**Task brief**
Give back each record precisely, pictures excluded.

**Data records**
——

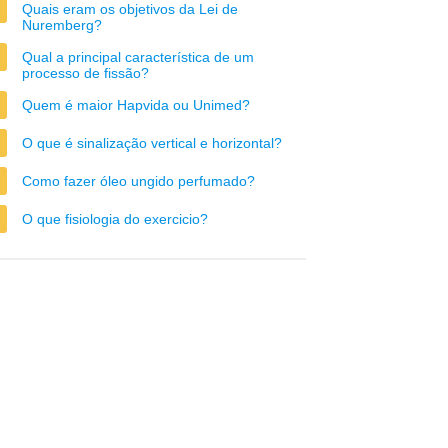
Quais eram os objetivos da Lei de
Nuremberg?
Qual a principal característica de um
processo de fissão?
Quem é maior Hapvida ou Unimed?
O que é sinalização vertical e horizontal?
Como fazer óleo ungido perfumado?
O que fisiologia do exercicio?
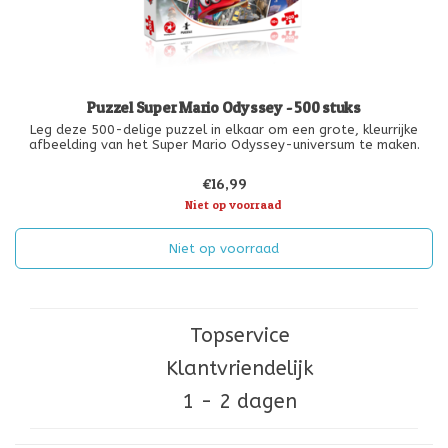
Puzzel Super Mario Odyssey - 500 stuks
Leg deze 500-delige puzzel in elkaar om een grote, kleurrijke
afbeelding van het Super Mario Odyssey-universum te maken.
€16,99
Niet op voorraad
Niet op voorraad
Topservice
Klantvriendelijk
1 - 2 dagen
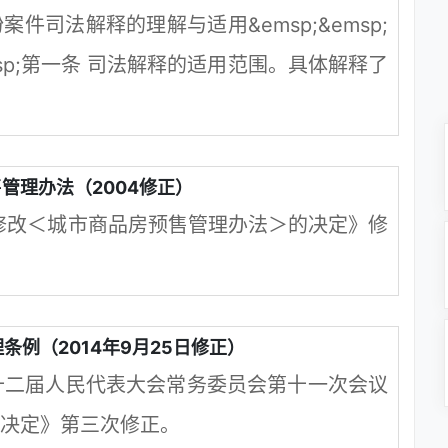
件司法解释的理解与适用&emsp;&emsp;
msp;第一条 司法解释的适用范围。具体解释了
管理办法（2004修正）
于修改＜城市商品房预售管理办法＞的决定》修
条例（2014年9月25日修正）
第十二届人民代表大会常务委员会第十一次会议
决定》第三次修正。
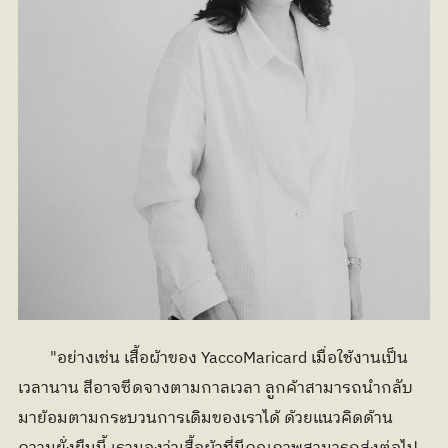
	"อย่างเช่น เสื้อผ้าของ YaccoMaricard เมื่อใช้งานเป็น
เวลานาน สีอาจซีดจางตามกาลเวลา ลูกค้าสามารถนำกลับ
มาย้อมตามกระบวนการเดิมของเราได้ ด้วยแนวคิดด้าน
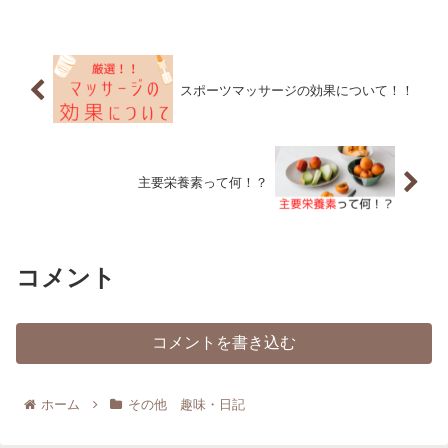
スポーツマッサージの効果について！！
主要栄養素って何！？
コメント
コメントを書き込む
ホーム
その他 趣味・日記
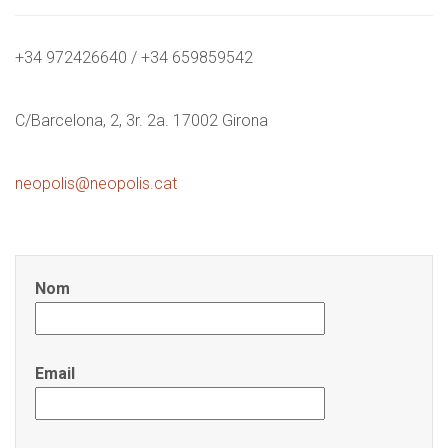
+34 972426640 / +34 659859542
C/Barcelona, 2, 3r. 2a. 17002 Girona
neopolis@neopolis.cat
Nom
Email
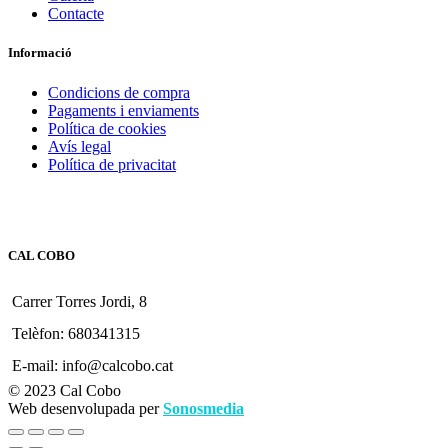
Contacte
Informació
Condicions de compra
Pagaments i enviaments
Política de cookies
Avís legal
Política de privacitat
CAL COBO
Carrer Torres Jordi, 8
Telèfon: 680341315
E-mail: info@calcobo.cat
© 2023 Cal Cobo
Web desenvolupada per
Sonosmedia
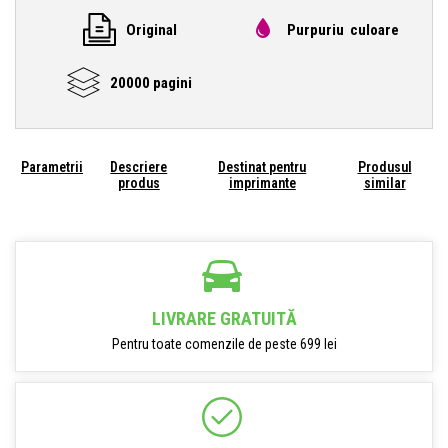
Original
Purpuriu culoare
20000 pagini
Parametrii
Descriere
Destinat pentru
Produsul
produs
imprimante
similar
LIVRARE GRATUITĂ
Pentru toate comenzile de peste 699 lei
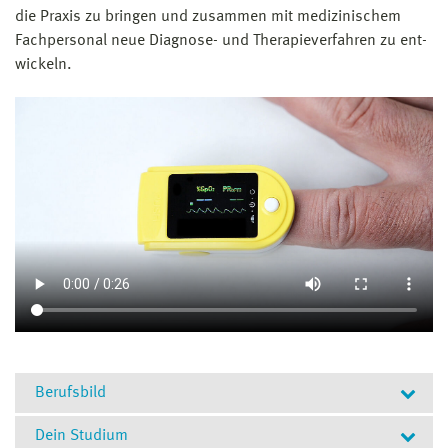
die Praxis zu bringen und zusammen mit medizinischem
Fachpersonal neue Diagnose- und Therapie­verfahren zu ent­
wickeln.
Berufsbild
Dein Studium
Deine Perspektive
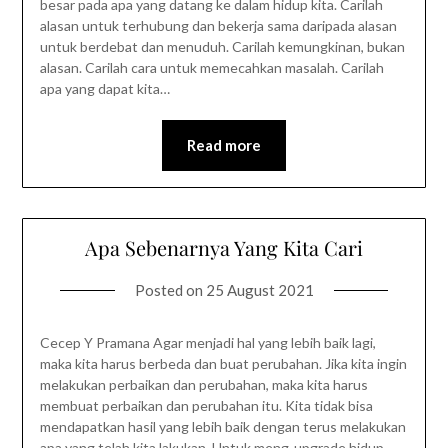
besar pada apa yang datang ke dalam hidup kita. Carilah
alasan untuk terhubung dan bekerja sama daripada alasan
untuk berdebat dan menuduh. Carilah kemungkinan, bukan
alasan. Carilah cara untuk memecahkan masalah. Carilah
apa yang dapat kita…
Read more
Apa Sebenarnya Yang Kita Cari
Posted on
25 August 2021
Cecep Y Pramana Agar menjadi hal yang lebih baik lagi,
maka kita harus berbeda dan buat perubahan. Jika kita ingin
melakukan perbaikan dan perubahan, maka kita harus
membuat perbaikan dan perubahan itu. Kita tidak bisa
mendapatkan hasil yang lebih baik dengan terus melakukan
apa yang telah kita lakukan. Untuk meng-upgrade hidup,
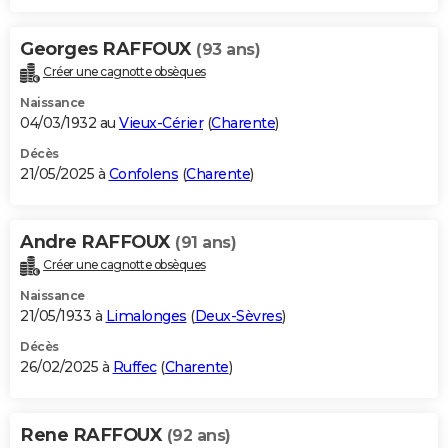
Georges RAFFOUX
(93 ans)
Créer une cagnotte obsèques
Naissance
04/03/1932 au
Vieux-Cérier
(
Charente
)
Décès
21/05/2025 à
Confolens
(
Charente
)
Andre RAFFOUX
(91 ans)
Créer une cagnotte obsèques
Naissance
21/05/1933 à
Limalonges
(
Deux-Sèvres
)
Décès
26/02/2025 à
Ruffec
(
Charente
)
Rene RAFFOUX
(92 ans)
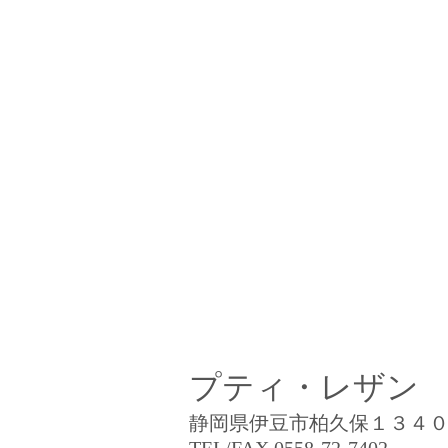
プティ・レザン
静岡県伊豆市柏久保１３４０
TEL/FAX 0558-72-7402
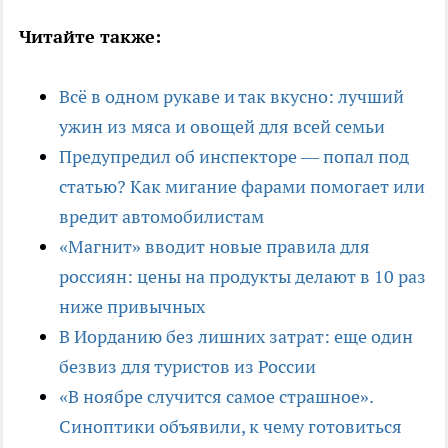
Читайте также:
Всё в одном рукаве и так вкусно: лучший
ужин из мяса и овощей для всей семьи
Предупредил об инспекторе — попал под
статью? Как мигание фарами помогает или
вредит автомобилистам
«Магнит» вводит новые правила для
россиян: цены на продукты делают в 10 раз
ниже привычных
В Иорданию без лишних затрат: еще один
безвиз для туристов из России
«В ноябре случится самое страшное».
Синоптики объявили, к чему готовиться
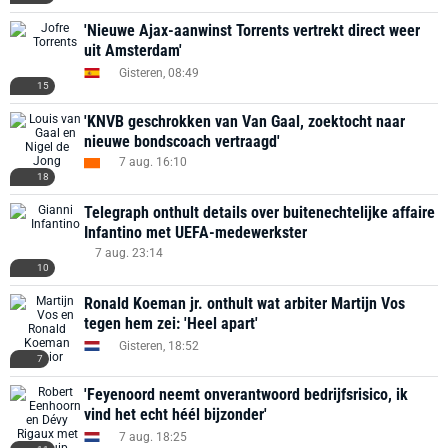
'Nieuwe Ajax-aanwinst Torrents vertrekt direct weer
uit Amsterdam'
Gisteren, 08:49
15
'KNVB geschrokken van Van Gaal, zoektocht naar
nieuwe bondscoach vertraagd'
7 aug. 16:10
18
Telegraph onthult details over buitenechtelijke affaire
Infantino met UEFA-medewerkster
7 aug. 23:14
10
Ronald Koeman jr. onthult wat arbiter Martijn Vos
tegen hem zei: 'Heel apart'
Gisteren, 18:52
7
'Feyenoord neemt onverantwoord bedrijfsrisico, ik
vind het echt héél bijzonder'
7 aug. 18:25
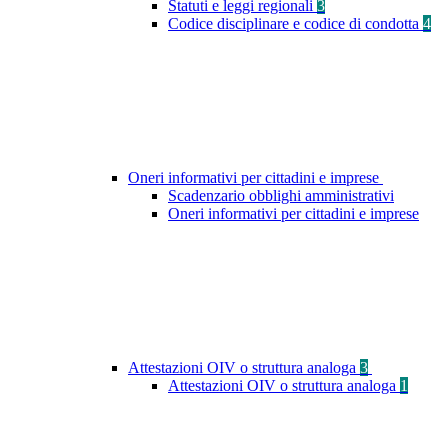
Statuti e leggi regionali
3
Codice disciplinare e codice di condotta
4
Oneri informativi per cittadini e imprese
Scadenzario obblighi amministrativi
Oneri informativi per cittadini e imprese
Attestazioni OIV o struttura analoga
3
Attestazioni OIV o struttura analoga
1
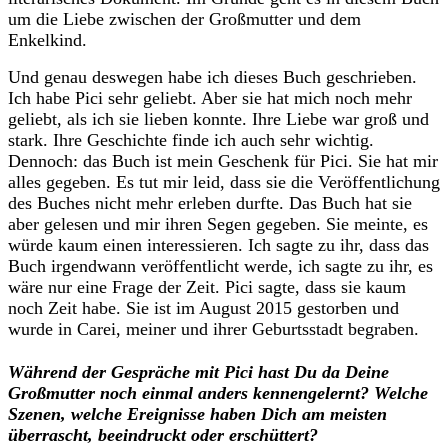
um die Liebe zwischen der Großmutter und dem
Enkelkind.
Und genau deswegen habe ich dieses Buch geschrieben.
Ich habe Pici sehr geliebt. Aber sie hat mich noch mehr
geliebt, als ich sie lieben konnte. Ihre Liebe war groß und
stark. Ihre Geschichte finde ich auch sehr wichtig.
Dennoch: das Buch ist mein Geschenk für Pici. Sie hat mir
alles gegeben. Es tut mir leid, dass sie die Veröffentlichung
des Buches nicht mehr erleben durfte. Das Buch hat sie
aber gelesen und mir ihren Segen gegeben. Sie meinte, es
würde kaum einen interessieren. Ich sagte zu ihr, dass das
Buch irgendwann veröffentlicht werde, ich sagte zu ihr, es
wäre nur eine Frage der Zeit. Pici sagte, dass sie kaum
noch Zeit habe. Sie ist im August 2015 gestorben und
wurde in Carei, meiner und ihrer Geburtsstadt begraben.
Während der Gespräche mit Pici hast Du da Deine
Großmutter noch einmal anders kennengelernt? Welche
Szenen, welche Ereignisse haben Dich am meisten
überrascht, beeindruckt oder erschüttert?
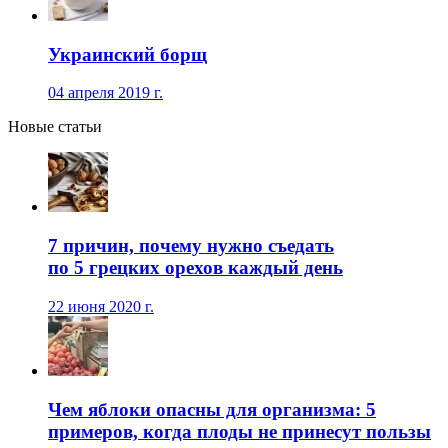
Украинский борщ
04 апреля 2019 г.
Новые статьи
7 причин, почему нужно съедать
по 5 грецких орехов каждый день
22 июня 2020 г.
Чем яблоки опасны для организма: 5
примеров, когда плоды не принесут пользы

——

**Task solution**
Quais eram os objetivos da Lei de
Nuremberg?
Qual a principal característica de um
processo de fissão?
Quem é maior Hapvida ou Unimed?
O que é sinalização vertical e horizontal?
Como fazer óleo ungido perfumado?
O que fisiologia do exercicio?
Puzzel Super Mario Odyssey - 500 stuks
Leg deze 500-delige puzzel in elkaar om een grote, kleurrijke
afbeelding van het Super Mario Odyssey-universum te maken.
€16,99
Niet op voorraad
Niet op voorraad
Topservice
Klantvriendelijk
1 - 2 dagen
件司法解释的理解与适用&emsp;&emsp;
msp;第一条 司法解释的适用范围。具体解释了
管理办法（2004修正）
于修改＜城市商品房预售管理办法＞的决定》修
条例（2014年9月25日修正）
第十二届人民代表大会常务委员会第十一次会议
决定》第三次修正。
	"อย่างเช่น เสื้อผ้าของ YaccoMaricard เมื่อใช้งานเป็น
เวลานาน สีอาจซีดจางตามกาลเวลา ลูกค้าสามารถนำกลับ
มาย้อมตามกระบวนการเดิมของเราได้ ด้วยแนวคิดด้าน
スポーツマッサージの効果について！！
主要栄養素って何！？
コメント
コメントを書き込む
ホーム
その他 趣味・日記
+34 972426640 / +34 659859542
C/Barcelona, 2, 3r. 2a. 17002 Girona
neopolis@neopolis.cat
Nom
Email
Contacte
Informació
Condicions de compra
Pagaments i enviaments
Política de cookies
Avís legal
Política de privacitat
CAL COBO
Carrer Torres Jordi, 8
Telèfon: 680341315
E-mail: info@calcobo.cat
© 2023 Cal Cobo
Web desenvolupada per
Sonosmedia
Original
Purpuriu culoare
20000 pagini
Parametrii
Descriere
Destinat pentru
Produsul
produs
imprimante
similar
LIVRARE GRATUITĂ
Pentru toate comenzile de peste 699 lei
die Praxis zu bringen und zusammen mit medizinischem
Fachpersonal neue Diagnose- und Therapie­verfahren zu ent­
wickeln.
Berufsbild
Dein Studium
Deine Perspektive
besar pada apa yang datang ke dalam hidup kita. Carilah
alasan untuk terhubung dan bekerja sama daripada alasan
untuk berdebat dan menuduh. Carilah kemungkinan, bukan
alasan. Carilah cara untuk memecahkan masalah. Carilah
apa yang dapat kita…
Read more
Apa Sebenarnya Yang Kita Cari
Posted on
25 August 2021
Cecep Y Pramana Agar menjadi hal yang lebih baik lagi,
maka kita harus berbeda dan buat perubahan. Jika kita ingin
melakukan perbaikan dan perubahan, maka kita harus
membuat perbaikan dan perubahan itu. Kita tidak bisa
mendapatkan hasil yang lebih baik dengan terus melakukan
apa yang telah kita lakukan. Untuk meng-upgrade hidup,
Georges RAFFOUX
(93 ans)
Créer une cagnotte obsèques
Naissance
04/03/1932 au
Vieux-Cérier
(
Charente
)
Décès
21/05/2025 à
Confolens
(
Charente
)
Andre RAFFOUX
(91 ans)
Créer une cagnotte obsèques
Naissance
21/05/1933 à
Limalonges
(
Deux-Sèvres
)
Décès
26/02/2025 à
Ruffec
(
Charente
)
Rene RAFFOUX
(92 ans)
プティ・レザン
静岡県伊豆市柏久保１３４０
TEL/FAX 0558-72-7402
Читайте также:
Всё в одном рукаве и так вкусно: лучший
ужин из мяса и овощей для всей семьи
Предупредил об инспекторе — попал под
статью? Как мигание фарами помогает или
вредит автомобилистам
«Магнит» вводит новые правила для
россиян: цены на продукты делают в 10 раз
ниже привычных
В Иорданию без лишних затрат: еще один
безвиз для туристов из России
«В ноябре случится самое страшное».
Синоптики объявили, к чему готовиться
'Nieuwe Ajax-aanwinst Torrents vertrekt direct weer
uit Amsterdam'
Gisteren, 08:49
15
'KNVB geschrokken van Van Gaal, zoektocht naar
nieuwe bondscoach vertraagd'
7 aug. 16:10
18
Telegraph onthult details over buitenechtelijke affaire
Infantino met UEFA-medewerkster
7 aug. 23:14
10
Ronald Koeman jr. onthult wat arbiter Martijn Vos
tegen hem zei: 'Heel apart'
Gisteren, 18:52
7
'Feyenoord neemt onverantwoord bedrijfsrisico, ik
vind het echt héél bijzonder'
7 aug. 18:25
Statuti e leggi regionali
3
Codice disciplinare e codice di condotta
4
Oneri informativi per cittadini e imprese
Scadenzario obblighi amministrativi
Oneri informativi per cittadini e imprese
Attestazioni OIV o struttura analoga
3
Attestazioni OIV o struttura analoga
1
um die Liebe zwischen der Großmutter und dem
Enkelkind.
Und genau deswegen habe ich dieses Buch geschrieben.
Ich habe Pici sehr geliebt. Aber sie hat mich noch mehr
geliebt, als ich sie lieben konnte. Ihre Liebe war groß und
stark. Ihre Geschichte finde ich auch sehr wichtig.
Dennoch: das Buch ist mein Geschenk für Pici. Sie hat mir
alles gegeben. Es tut mir leid, dass sie die Veröffentlichung
des Buches nicht mehr erleben durfte. Das Buch hat sie
aber gelesen und mir ihren Segen gegeben. Sie meinte, es
würde kaum einen interessieren. Ich sagte zu ihr, dass das
Buch irgendwann veröffentlicht werde, ich sagte zu ihr, es
wäre nur eine Frage der Zeit. Pici sagte, dass sie kaum
noch Zeit habe. Sie ist im August 2015 gestorben und
wurde in Carei, meiner und ihrer Geburtsstadt begraben.
Während der Gespräche mit Pici hast Du da Deine
Großmutter noch einmal anders kennengelernt? Welche
Szenen, welche Ereignisse haben Dich am meisten
überrascht, beeindruckt oder erschüttert?
Украинский борщ
04 апреля 2019 г.
Новые статьи
7 причин, почему нужно съедать
по 5 грецких орехов каждый день
22 июня 2020 г.
Чем яблоки опасны для организма: 5
примеров, когда плоды не принесут пользы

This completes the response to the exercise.